Instructions for the task ▸ Would you please transcribe the records below exactly, leaving out the pictures?

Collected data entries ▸
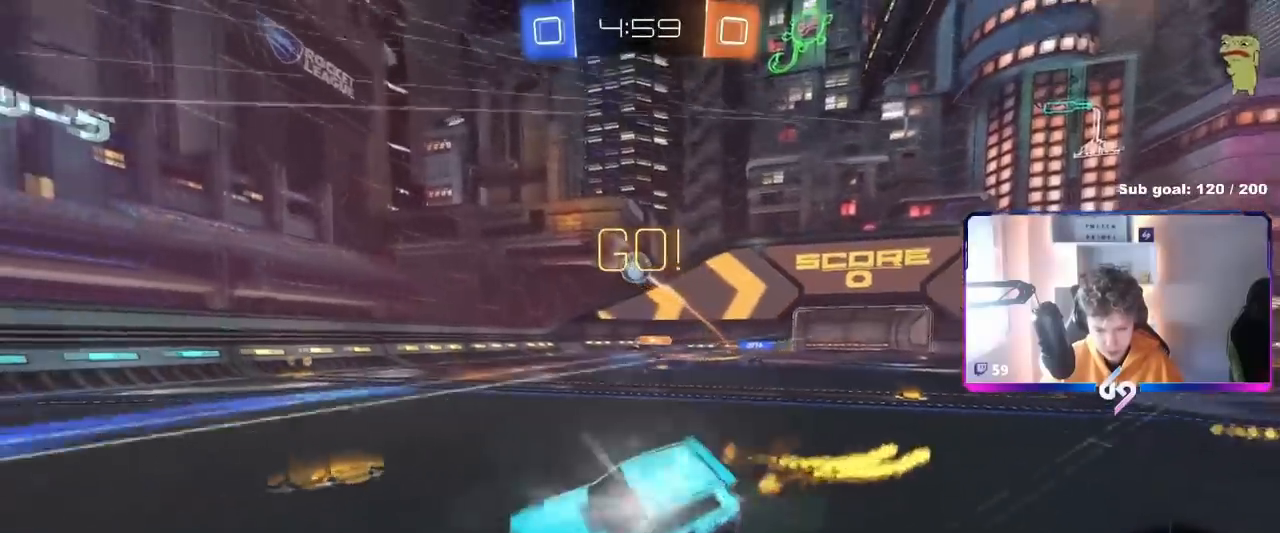
{"keys": ["a", "s", "shift"], "mouse": [], "mouse_move": "still", "events": [[16, "s", "down"], [16, "w", "up"], [116, "space", "down"], [166, "mouse_left", "up"], [200, "mouse_right", "up"], [300, "space", "up"], [400, "s", "up"], [483, "s", "down"]]}
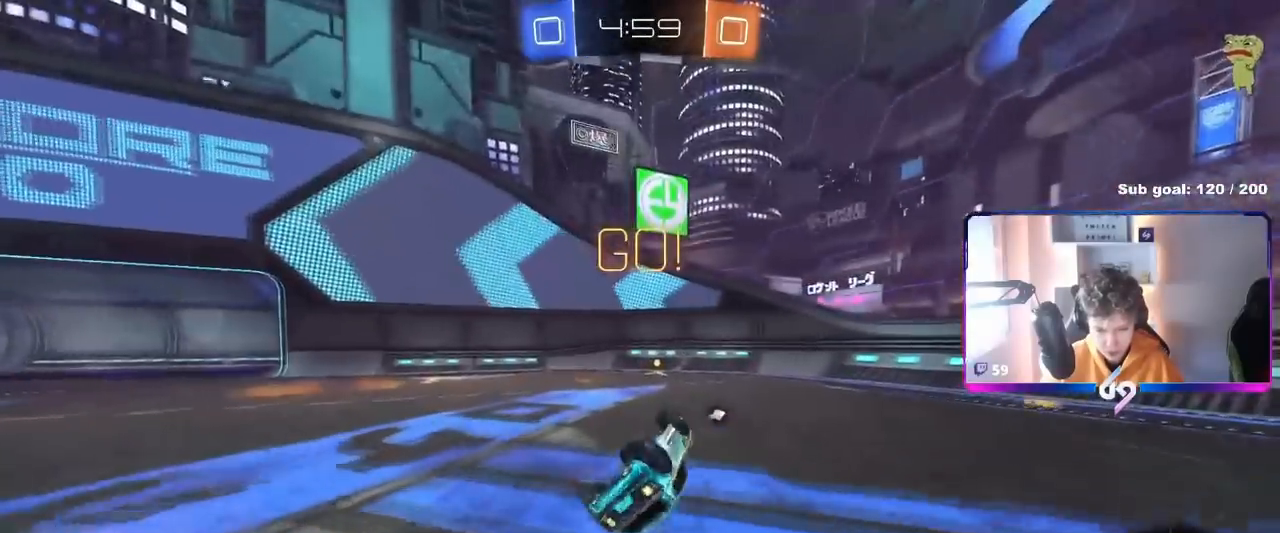
{"keys": ["w"], "mouse": [], "mouse_move": "still", "events": [[167, "shift", "up"], [217, "space", "down"], [267, "a", "up"], [317, "s", "up"], [350, "space", "up"], [451, "w", "down"]]}
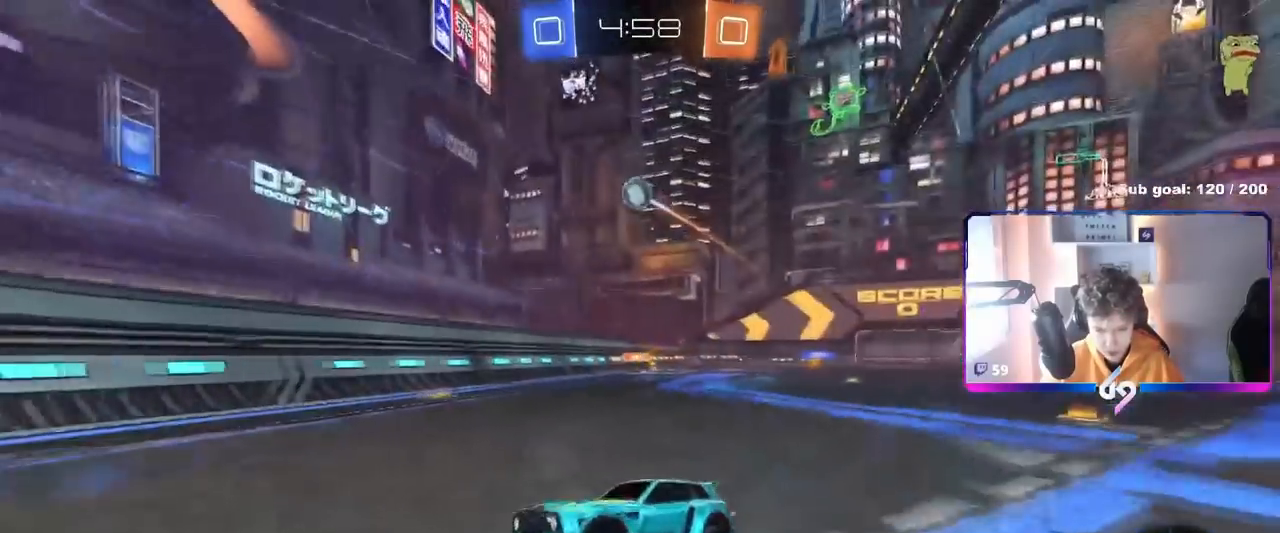
{"keys": [], "mouse": [], "mouse_move": "still", "events": [[83, "d", "down"], [183, "d", "up"], [233, "a", "down"], [233, "shift", "down"], [367, "a", "up"], [367, "shift", "up"], [417, "w", "up"]]}
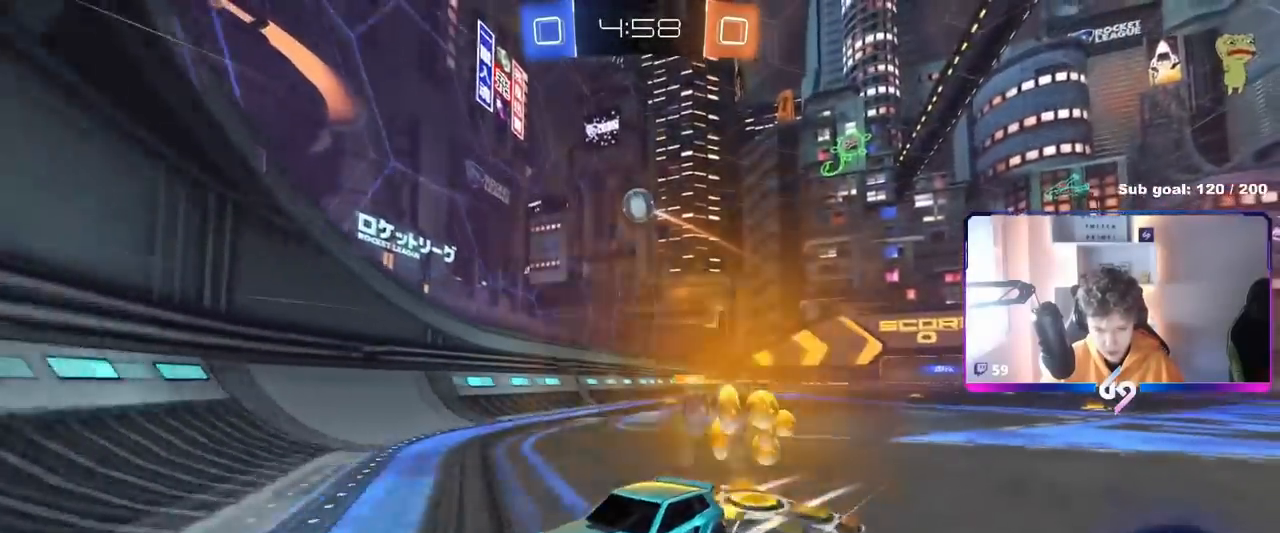
{"keys": ["d", "w"], "mouse": [], "mouse_move": "still", "events": [[17, "d", "down"], [17, "s", "down"], [250, "s", "up"], [350, "w", "down"]]}
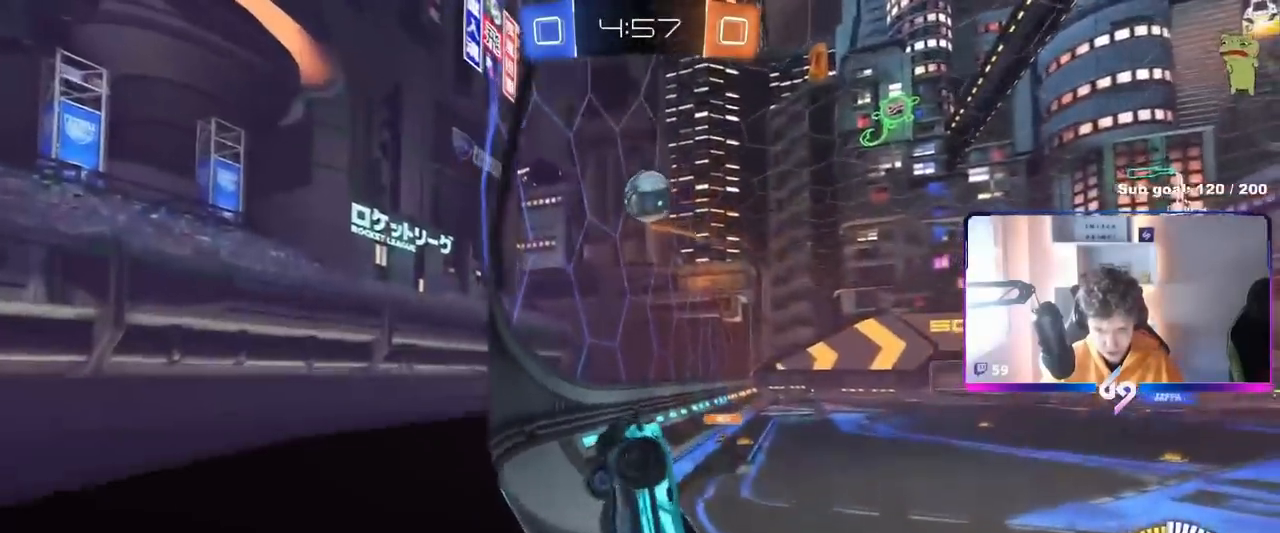
{"keys": ["d", "shift", "w"], "mouse": ["left", "right"], "mouse_move": "still", "events": [[83, "d", "up"], [166, "w", "up"], [216, "mouse_left", "down"], [216, "mouse_right", "down"], [267, "d", "down"], [267, "s", "down"], [400, "mouse_right", "up"], [400, "s", "up"], [400, "shift", "down"], [450, "w", "down"], [500, "mouse_right", "down"]]}
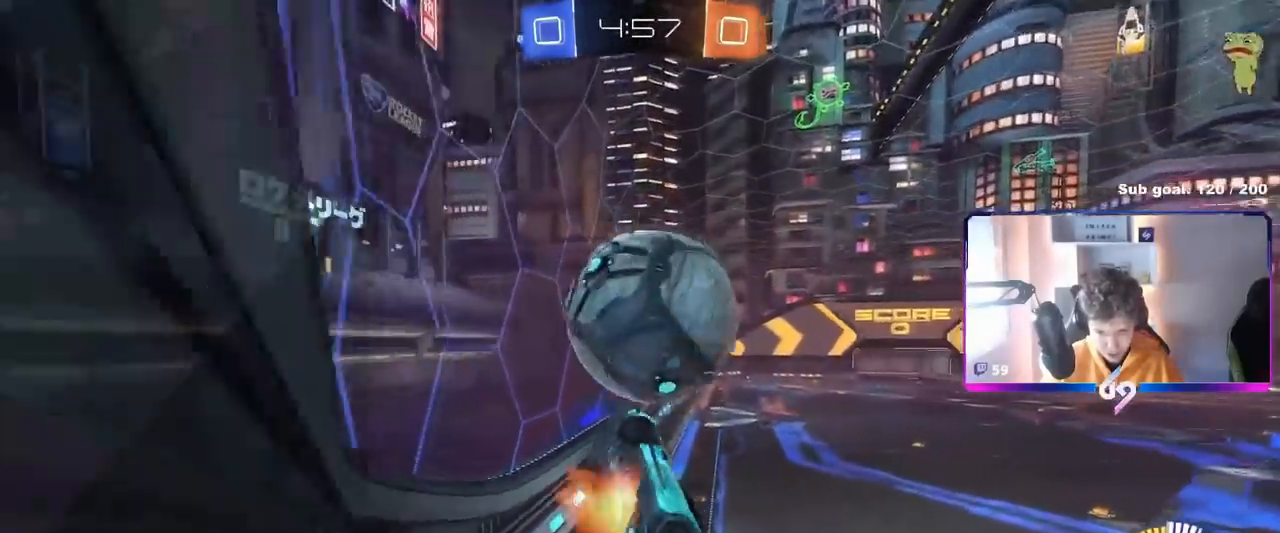
{"keys": ["a", "s"], "mouse": [], "mouse_move": "still", "events": [[134, "s", "down"], [134, "w", "up"], [284, "mouse_right", "up"], [384, "shift", "up"], [417, "a", "down"], [417, "mouse_left", "up"], [467, "d", "up"]]}
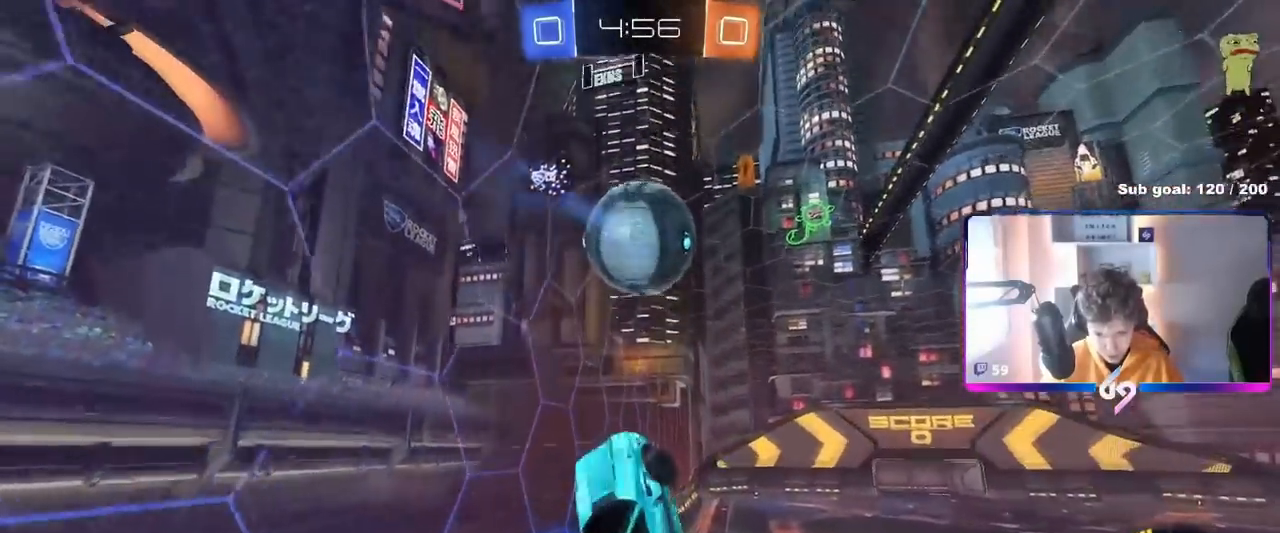
{"keys": ["d", "s", "shift"], "mouse": ["left"], "mouse_move": "still", "events": [[16, "mouse_left", "down"], [66, "a", "up"], [66, "d", "down"], [150, "s", "up"], [250, "s", "down"], [300, "shift", "down"]]}
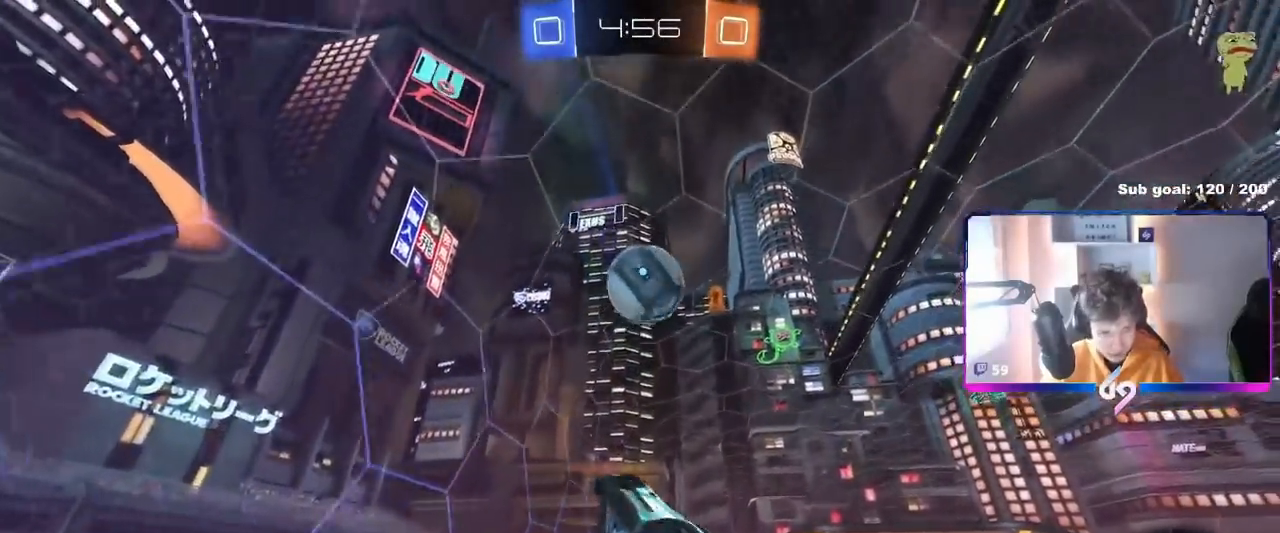
{"keys": ["d", "shift", "w"], "mouse": [], "mouse_move": "still", "events": [[84, "mouse_left", "up"], [367, "s", "up"], [501, "w", "down"]]}
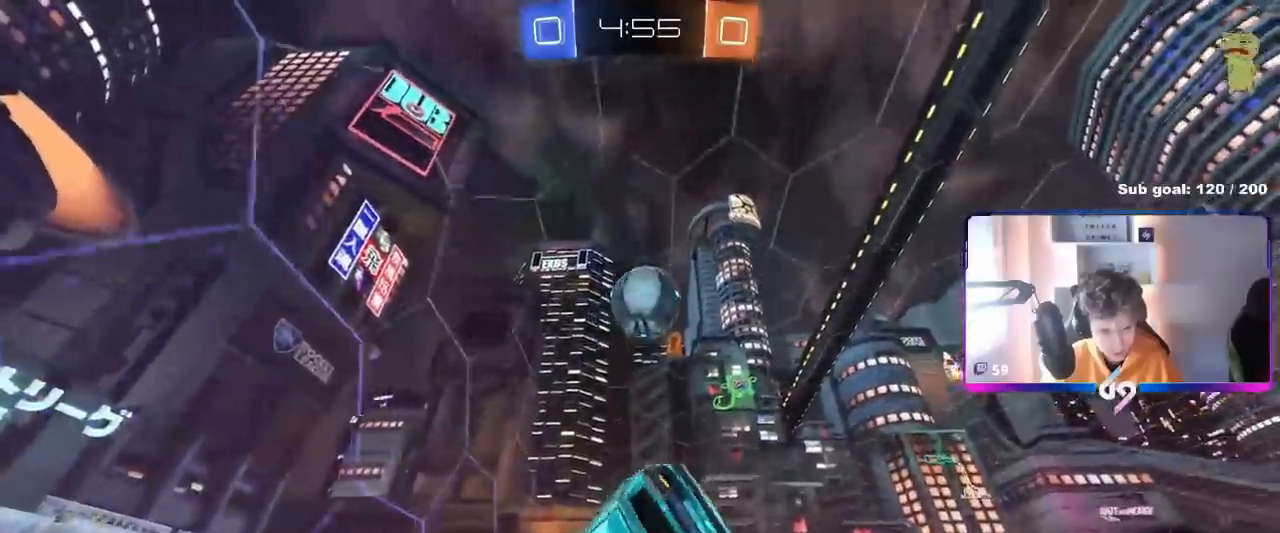
{"keys": ["s"], "mouse": [], "mouse_move": "still", "events": [[50, "mouse_left", "down"], [50, "space", "down"], [100, "w", "up"], [233, "mouse_left", "up"], [233, "space", "up"], [283, "d", "up"], [283, "shift", "up"], [467, "s", "down"]]}
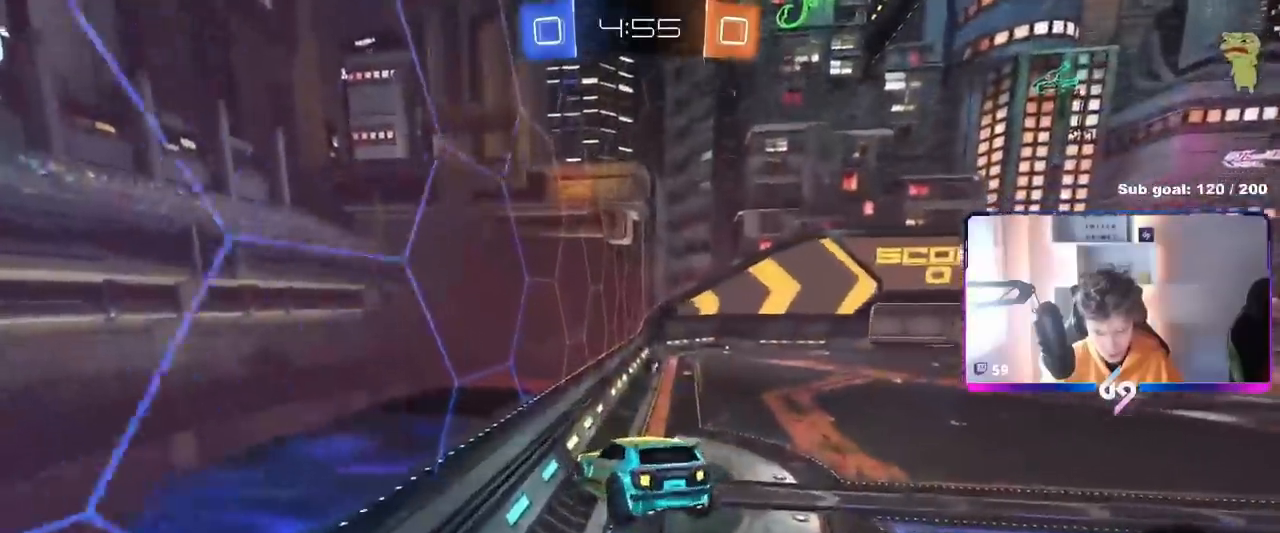
{"keys": [], "mouse": [], "mouse_move": "still", "events": [[67, "d", "down"], [67, "space", "down"], [150, "d", "up"], [150, "s", "up"], [150, "space", "up"]]}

Answer box ▸
{"keys": ["a", "s", "shift"], "mouse": [], "mouse_move": "still", "events": [[16, "s", "down"], [16, "w", "up"], [116, "space", "down"], [166, "mouse_left", "up"], [200, "mouse_right", "up"], [300, "space", "up"], [400, "s", "up"], [483, "s", "down"]]}
{"keys": ["w"], "mouse": [], "mouse_move": "still", "events": [[167, "shift", "up"], [217, "space", "down"], [267, "a", "up"], [317, "s", "up"], [350, "space", "up"], [451, "w", "down"]]}
{"keys": [], "mouse": [], "mouse_move": "still", "events": [[83, "d", "down"], [183, "d", "up"], [233, "a", "down"], [233, "shift", "down"], [367, "a", "up"], [367, "shift", "up"], [417, "w", "up"]]}
{"keys": ["d", "w"], "mouse": [], "mouse_move": "still", "events": [[17, "d", "down"], [17, "s", "down"], [250, "s", "up"], [350, "w", "down"]]}
{"keys": ["d", "shift", "w"], "mouse": ["left", "right"], "mouse_move": "still", "events": [[83, "d", "up"], [166, "w", "up"], [216, "mouse_left", "down"], [216, "mouse_right", "down"], [267, "d", "down"], [267, "s", "down"], [400, "mouse_right", "up"], [400, "s", "up"], [400, "shift", "down"], [450, "w", "down"], [500, "mouse_right", "down"]]}
{"keys": ["a", "s"], "mouse": [], "mouse_move": "still", "events": [[134, "s", "down"], [134, "w", "up"], [284, "mouse_right", "up"], [384, "shift", "up"], [417, "a", "down"], [417, "mouse_left", "up"], [467, "d", "up"]]}
{"keys": ["d", "s", "shift"], "mouse": ["left"], "mouse_move": "still", "events": [[16, "mouse_left", "down"], [66, "a", "up"], [66, "d", "down"], [150, "s", "up"], [250, "s", "down"], [300, "shift", "down"]]}
{"keys": ["d", "shift", "w"], "mouse": [], "mouse_move": "still", "events": [[84, "mouse_left", "up"], [367, "s", "up"], [501, "w", "down"]]}
{"keys": ["s"], "mouse": [], "mouse_move": "still", "events": [[50, "mouse_left", "down"], [50, "space", "down"], [100, "w", "up"], [233, "mouse_left", "up"], [233, "space", "up"], [283, "d", "up"], [283, "shift", "up"], [467, "s", "down"]]}
{"keys": [], "mouse": [], "mouse_move": "still", "events": [[67, "d", "down"], [67, "space", "down"], [150, "d", "up"], [150, "s", "up"], [150, "space", "up"]]}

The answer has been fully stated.